* WORK ITEM
Produce one exact copy of the records, no pictures.

* DATA TO EXAMINE
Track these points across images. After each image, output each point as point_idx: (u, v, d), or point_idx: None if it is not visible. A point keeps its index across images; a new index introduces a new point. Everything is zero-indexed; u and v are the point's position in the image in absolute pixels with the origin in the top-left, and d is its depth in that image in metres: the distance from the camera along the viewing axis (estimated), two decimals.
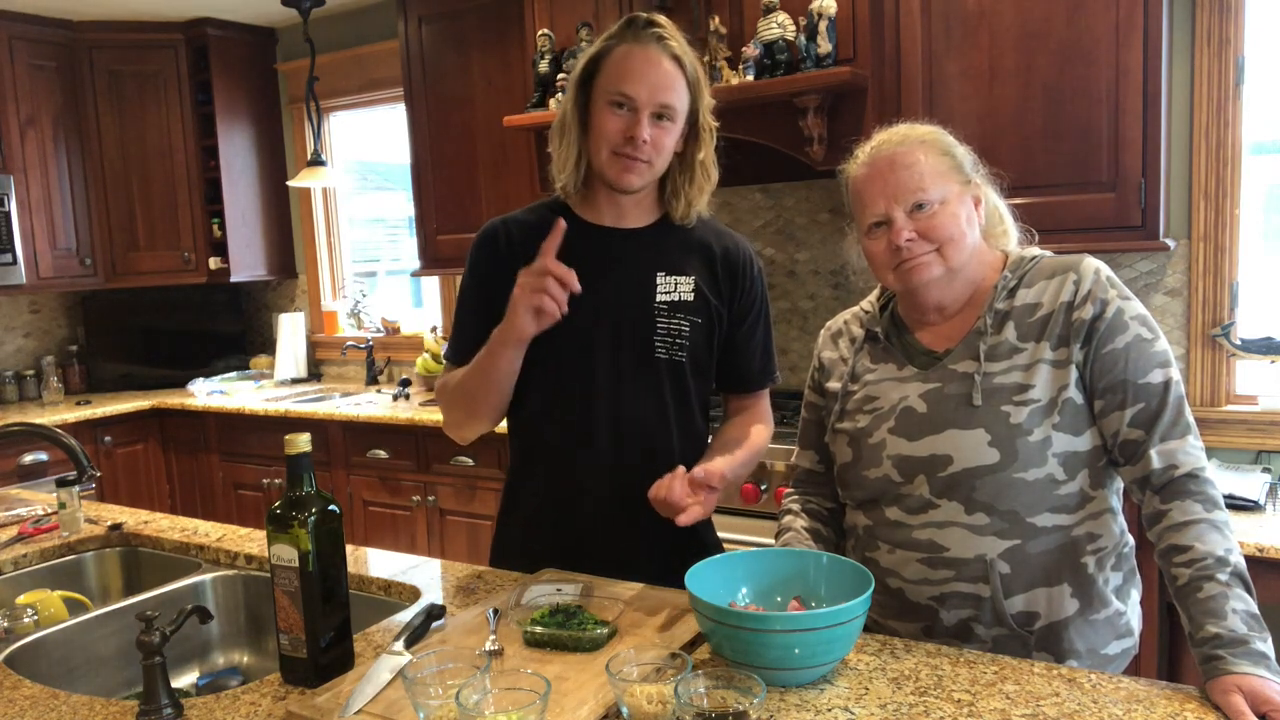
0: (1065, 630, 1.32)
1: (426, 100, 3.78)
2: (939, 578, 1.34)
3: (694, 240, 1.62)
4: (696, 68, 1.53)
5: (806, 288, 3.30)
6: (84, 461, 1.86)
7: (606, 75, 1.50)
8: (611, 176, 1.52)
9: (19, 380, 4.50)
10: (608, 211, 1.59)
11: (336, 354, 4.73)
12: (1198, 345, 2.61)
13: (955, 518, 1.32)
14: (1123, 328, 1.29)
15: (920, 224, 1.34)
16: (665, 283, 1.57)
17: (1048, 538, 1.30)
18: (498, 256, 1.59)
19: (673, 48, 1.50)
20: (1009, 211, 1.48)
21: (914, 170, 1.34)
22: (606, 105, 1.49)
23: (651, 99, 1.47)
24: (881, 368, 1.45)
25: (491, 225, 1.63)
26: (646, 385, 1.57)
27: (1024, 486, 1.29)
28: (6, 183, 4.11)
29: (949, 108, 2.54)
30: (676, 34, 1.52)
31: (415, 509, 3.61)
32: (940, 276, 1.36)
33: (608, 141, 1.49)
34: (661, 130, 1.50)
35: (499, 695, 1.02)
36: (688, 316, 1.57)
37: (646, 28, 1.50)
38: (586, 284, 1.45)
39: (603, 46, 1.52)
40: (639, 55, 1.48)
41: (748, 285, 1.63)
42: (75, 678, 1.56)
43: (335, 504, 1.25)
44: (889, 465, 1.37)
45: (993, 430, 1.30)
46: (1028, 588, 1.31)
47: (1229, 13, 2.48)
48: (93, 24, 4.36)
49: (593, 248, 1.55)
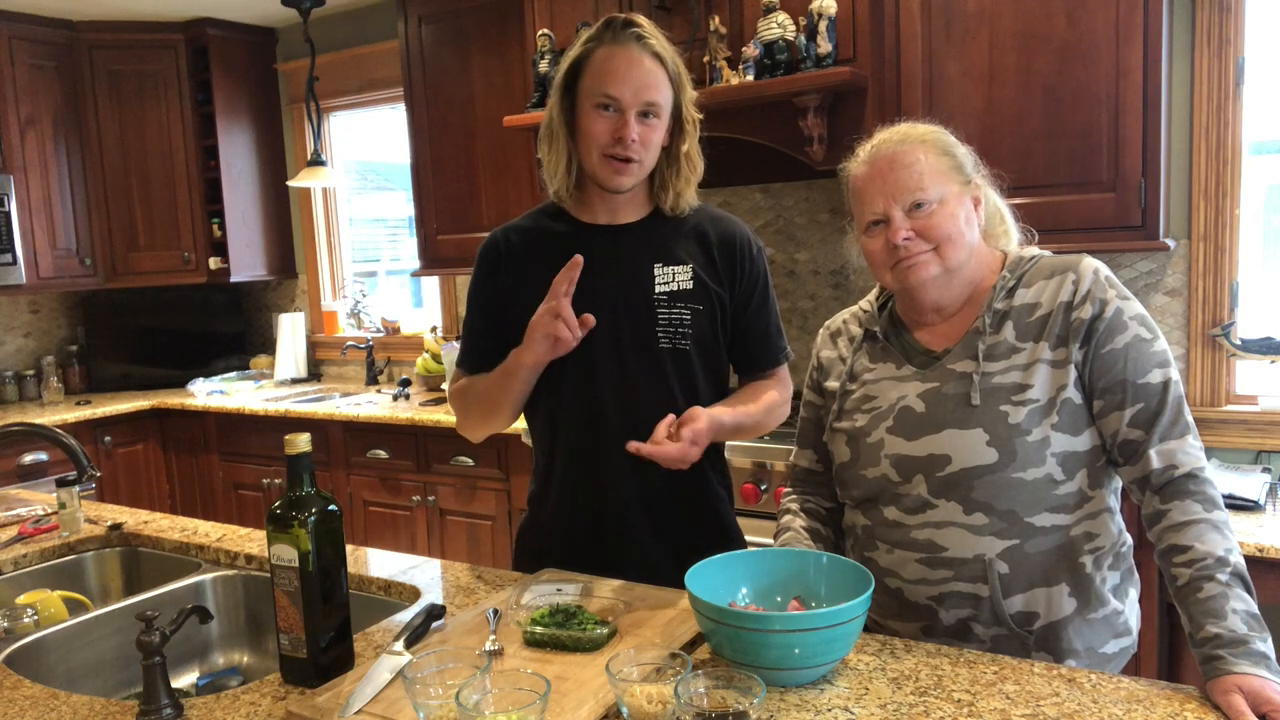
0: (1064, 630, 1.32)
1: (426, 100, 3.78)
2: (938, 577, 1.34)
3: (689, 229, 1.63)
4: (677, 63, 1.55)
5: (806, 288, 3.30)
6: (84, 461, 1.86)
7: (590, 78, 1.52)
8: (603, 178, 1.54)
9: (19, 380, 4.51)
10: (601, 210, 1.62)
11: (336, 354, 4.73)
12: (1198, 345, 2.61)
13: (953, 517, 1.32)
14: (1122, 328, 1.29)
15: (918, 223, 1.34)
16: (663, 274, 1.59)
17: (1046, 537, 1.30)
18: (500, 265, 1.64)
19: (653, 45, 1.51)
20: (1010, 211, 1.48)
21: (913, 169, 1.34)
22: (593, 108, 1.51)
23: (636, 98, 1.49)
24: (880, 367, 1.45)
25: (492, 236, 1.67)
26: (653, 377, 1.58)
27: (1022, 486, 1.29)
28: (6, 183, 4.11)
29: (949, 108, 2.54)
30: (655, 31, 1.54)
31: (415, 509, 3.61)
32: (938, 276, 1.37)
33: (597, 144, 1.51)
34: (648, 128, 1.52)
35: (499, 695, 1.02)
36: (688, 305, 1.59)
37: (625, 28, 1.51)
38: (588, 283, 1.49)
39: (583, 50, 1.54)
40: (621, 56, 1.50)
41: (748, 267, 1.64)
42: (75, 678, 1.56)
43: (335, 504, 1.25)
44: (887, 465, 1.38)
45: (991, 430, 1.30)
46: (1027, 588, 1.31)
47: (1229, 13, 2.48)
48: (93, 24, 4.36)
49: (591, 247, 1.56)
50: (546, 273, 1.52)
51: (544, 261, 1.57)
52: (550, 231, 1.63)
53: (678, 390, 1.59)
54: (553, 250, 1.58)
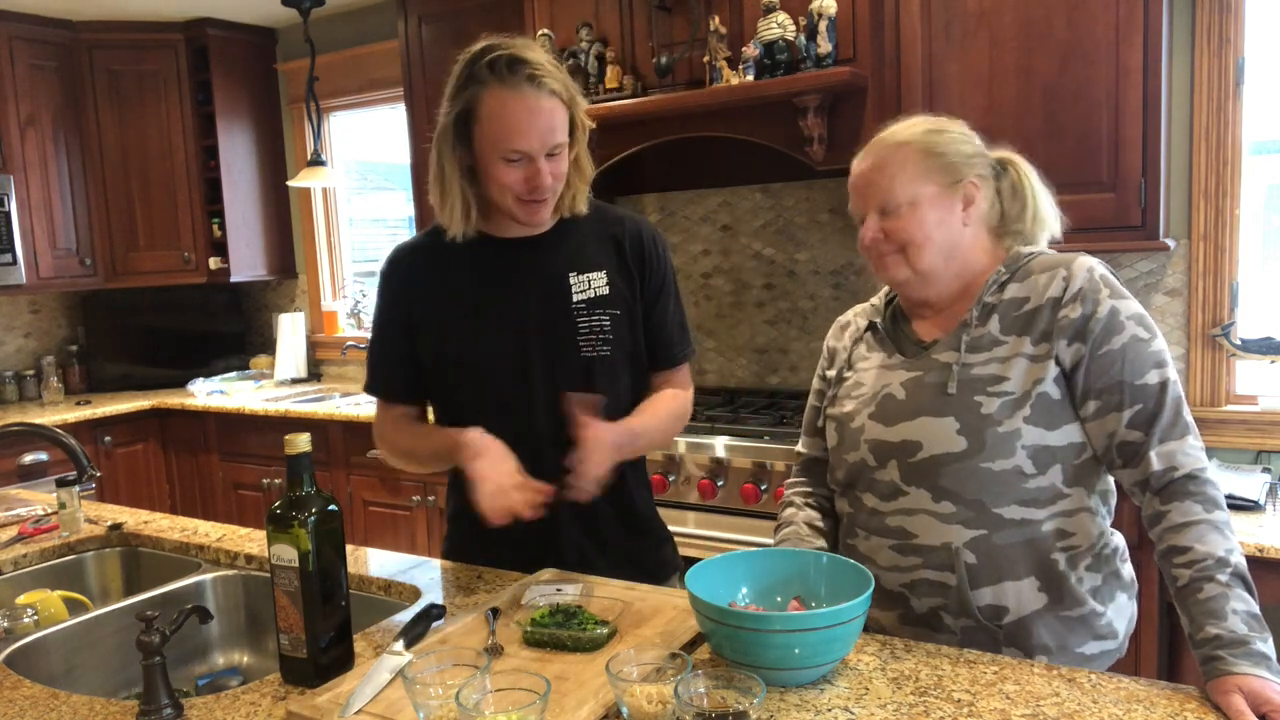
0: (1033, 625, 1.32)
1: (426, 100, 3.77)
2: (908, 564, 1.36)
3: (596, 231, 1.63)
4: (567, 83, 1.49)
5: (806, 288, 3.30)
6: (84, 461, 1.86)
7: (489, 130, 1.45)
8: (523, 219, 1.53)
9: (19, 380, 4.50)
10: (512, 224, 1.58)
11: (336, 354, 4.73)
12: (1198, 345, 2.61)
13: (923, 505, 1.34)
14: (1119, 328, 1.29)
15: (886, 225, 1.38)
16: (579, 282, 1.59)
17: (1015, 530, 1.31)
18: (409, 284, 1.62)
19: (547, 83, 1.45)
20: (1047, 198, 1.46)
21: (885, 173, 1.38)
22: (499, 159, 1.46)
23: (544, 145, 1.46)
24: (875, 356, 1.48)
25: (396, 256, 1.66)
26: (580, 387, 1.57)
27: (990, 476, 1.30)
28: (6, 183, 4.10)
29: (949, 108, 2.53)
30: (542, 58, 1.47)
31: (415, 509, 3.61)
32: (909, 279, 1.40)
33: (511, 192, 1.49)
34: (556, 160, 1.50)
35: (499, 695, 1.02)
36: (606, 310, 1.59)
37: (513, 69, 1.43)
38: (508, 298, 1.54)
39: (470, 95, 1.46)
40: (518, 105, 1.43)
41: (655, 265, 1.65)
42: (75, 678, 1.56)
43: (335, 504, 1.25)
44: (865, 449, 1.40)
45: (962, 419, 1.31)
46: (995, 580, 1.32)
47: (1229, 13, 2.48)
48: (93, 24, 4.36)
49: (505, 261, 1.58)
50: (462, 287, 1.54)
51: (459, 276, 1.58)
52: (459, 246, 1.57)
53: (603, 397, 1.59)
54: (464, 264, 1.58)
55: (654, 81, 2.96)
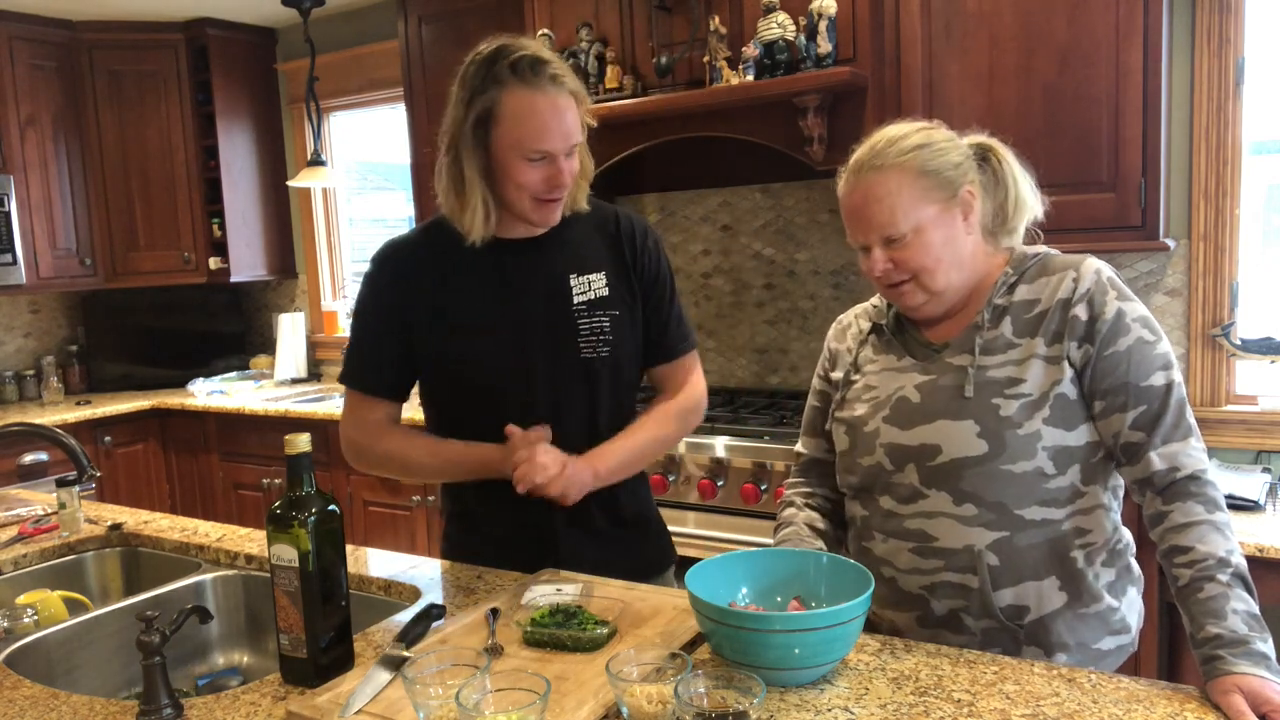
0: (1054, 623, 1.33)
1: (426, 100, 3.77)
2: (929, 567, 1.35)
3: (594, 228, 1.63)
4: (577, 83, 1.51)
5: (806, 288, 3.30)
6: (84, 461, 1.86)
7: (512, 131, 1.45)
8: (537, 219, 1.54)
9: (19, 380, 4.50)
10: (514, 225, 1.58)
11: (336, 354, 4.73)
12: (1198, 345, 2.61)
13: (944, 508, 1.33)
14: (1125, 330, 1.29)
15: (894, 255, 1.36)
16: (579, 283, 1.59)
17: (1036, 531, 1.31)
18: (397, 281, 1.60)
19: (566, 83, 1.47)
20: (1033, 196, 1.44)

* SOLVED EXERCISE
Track these points across images. After each image, output each point as point_idx: (u, v, d), or point_idx: None if it is not visible. A point keeps its index across images; a new index introduces a new point. Everything is zero-indexed; u and v are the point's position in the image in absolute pixels with the origin in the top-left, and d is its depth in that image in metres: the distance from the camera along the viewing axis (estimated), two decimals.
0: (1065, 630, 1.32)
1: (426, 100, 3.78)
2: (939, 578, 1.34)
3: (694, 240, 1.62)
4: (696, 68, 1.53)
5: (806, 288, 3.30)
6: (84, 461, 1.86)
7: (606, 75, 1.50)
8: (611, 176, 1.52)
9: (19, 380, 4.50)
10: (608, 211, 1.59)
11: (336, 354, 4.73)
12: (1198, 345, 2.61)
13: (955, 518, 1.32)
14: (1123, 328, 1.29)
15: (920, 224, 1.34)
16: (665, 283, 1.57)
17: (1048, 538, 1.30)
18: (498, 256, 1.59)
19: (673, 48, 1.50)
20: (1009, 211, 1.48)
21: (914, 170, 1.34)
22: (606, 105, 1.49)
23: (651, 99, 1.47)
24: (881, 368, 1.45)
25: (491, 225, 1.63)
26: (646, 385, 1.57)
27: (1024, 486, 1.29)
28: (6, 183, 4.11)
29: (949, 108, 2.54)
30: (676, 34, 1.52)
31: (415, 509, 3.61)
32: (940, 276, 1.36)
33: (608, 141, 1.49)
34: (661, 130, 1.50)
35: (499, 695, 1.02)
36: (688, 316, 1.57)
37: (646, 28, 1.50)
38: (586, 284, 1.45)
39: (603, 46, 1.52)
40: (639, 55, 1.48)
41: (748, 285, 1.63)
42: (75, 678, 1.56)
43: (335, 504, 1.25)
44: (889, 465, 1.37)
45: (993, 430, 1.30)
46: (1028, 588, 1.31)
47: (1229, 13, 2.48)
48: (93, 24, 4.36)
49: (593, 248, 1.55)
0: (1064, 630, 1.32)
1: (426, 100, 3.78)
2: (938, 577, 1.34)
3: (689, 229, 1.63)
4: (677, 63, 1.55)
5: (806, 288, 3.30)
6: (84, 461, 1.86)
7: (590, 78, 1.52)
8: (603, 178, 1.54)
9: (19, 380, 4.51)
10: (601, 210, 1.62)
11: (336, 354, 4.73)
12: (1198, 345, 2.61)
13: (953, 517, 1.32)
14: (1122, 328, 1.29)
15: (918, 223, 1.34)
16: (663, 274, 1.59)
17: (1046, 537, 1.30)
18: (500, 265, 1.64)
19: (653, 45, 1.51)
20: (1010, 211, 1.48)
21: (913, 169, 1.34)
22: (593, 108, 1.51)
23: (636, 98, 1.49)
24: (880, 367, 1.45)
25: (492, 236, 1.67)
26: (653, 377, 1.58)
27: (1022, 486, 1.29)
28: (6, 183, 4.11)
29: (949, 108, 2.54)
30: (655, 31, 1.54)
31: (415, 509, 3.61)
32: (938, 276, 1.37)
33: (597, 144, 1.51)
34: (648, 128, 1.52)
35: (499, 695, 1.02)
36: (688, 305, 1.59)
37: (625, 28, 1.51)
38: (588, 283, 1.49)
39: (583, 50, 1.54)
40: (621, 56, 1.50)
41: (748, 267, 1.64)
42: (75, 678, 1.56)
43: (335, 504, 1.25)
44: (887, 465, 1.38)
45: (991, 430, 1.30)
46: (1027, 588, 1.31)
47: (1229, 13, 2.48)
48: (93, 24, 4.36)
49: (591, 247, 1.56)
50: (546, 273, 1.52)
51: (544, 261, 1.57)
52: (550, 231, 1.63)
53: (678, 390, 1.59)
54: (553, 250, 1.58)
0: (1033, 625, 1.32)
1: (426, 100, 3.77)
2: (908, 564, 1.36)
3: (596, 231, 1.63)
4: (567, 83, 1.49)
5: (806, 288, 3.30)
6: (84, 461, 1.86)
7: (489, 130, 1.45)
8: (523, 219, 1.53)
9: (19, 380, 4.50)
10: (512, 224, 1.58)
11: (336, 354, 4.73)
12: (1198, 345, 2.61)
13: (923, 505, 1.34)
14: (1119, 328, 1.29)
15: (886, 225, 1.38)
16: (579, 282, 1.59)
17: (1015, 530, 1.31)
18: (409, 284, 1.62)
19: (547, 83, 1.45)
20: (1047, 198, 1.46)
21: (885, 173, 1.38)
22: (499, 159, 1.46)
23: (544, 145, 1.46)
24: (875, 356, 1.48)
25: (396, 256, 1.66)
26: (580, 387, 1.57)
27: (990, 476, 1.30)
28: (6, 183, 4.10)
29: (949, 108, 2.53)
30: (542, 58, 1.47)
31: (415, 509, 3.61)
32: (909, 279, 1.40)
33: (511, 192, 1.49)
34: (556, 160, 1.50)
35: (499, 695, 1.02)
36: (606, 310, 1.59)
37: (513, 69, 1.43)
38: (508, 298, 1.54)
39: (470, 95, 1.46)
40: (518, 105, 1.43)
41: (655, 265, 1.65)
42: (75, 678, 1.56)
43: (335, 504, 1.25)
44: (865, 449, 1.40)
45: (962, 419, 1.31)
46: (995, 580, 1.32)
47: (1229, 13, 2.48)
48: (93, 24, 4.36)
49: (505, 261, 1.58)
50: (462, 287, 1.54)
51: (459, 276, 1.58)
52: (459, 246, 1.57)
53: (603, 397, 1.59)
54: (464, 264, 1.58)
55: (654, 81, 2.96)
0: (1054, 623, 1.33)
1: (426, 100, 3.77)
2: (929, 567, 1.35)
3: (594, 228, 1.63)
4: (577, 83, 1.51)
5: (806, 288, 3.30)
6: (84, 461, 1.86)
7: (512, 131, 1.45)
8: (537, 219, 1.54)
9: (19, 380, 4.50)
10: (514, 225, 1.58)
11: (336, 354, 4.73)
12: (1198, 345, 2.61)
13: (944, 508, 1.33)
14: (1125, 330, 1.29)
15: (894, 255, 1.36)
16: (579, 283, 1.59)
17: (1036, 531, 1.31)
18: (397, 281, 1.60)
19: (566, 83, 1.47)
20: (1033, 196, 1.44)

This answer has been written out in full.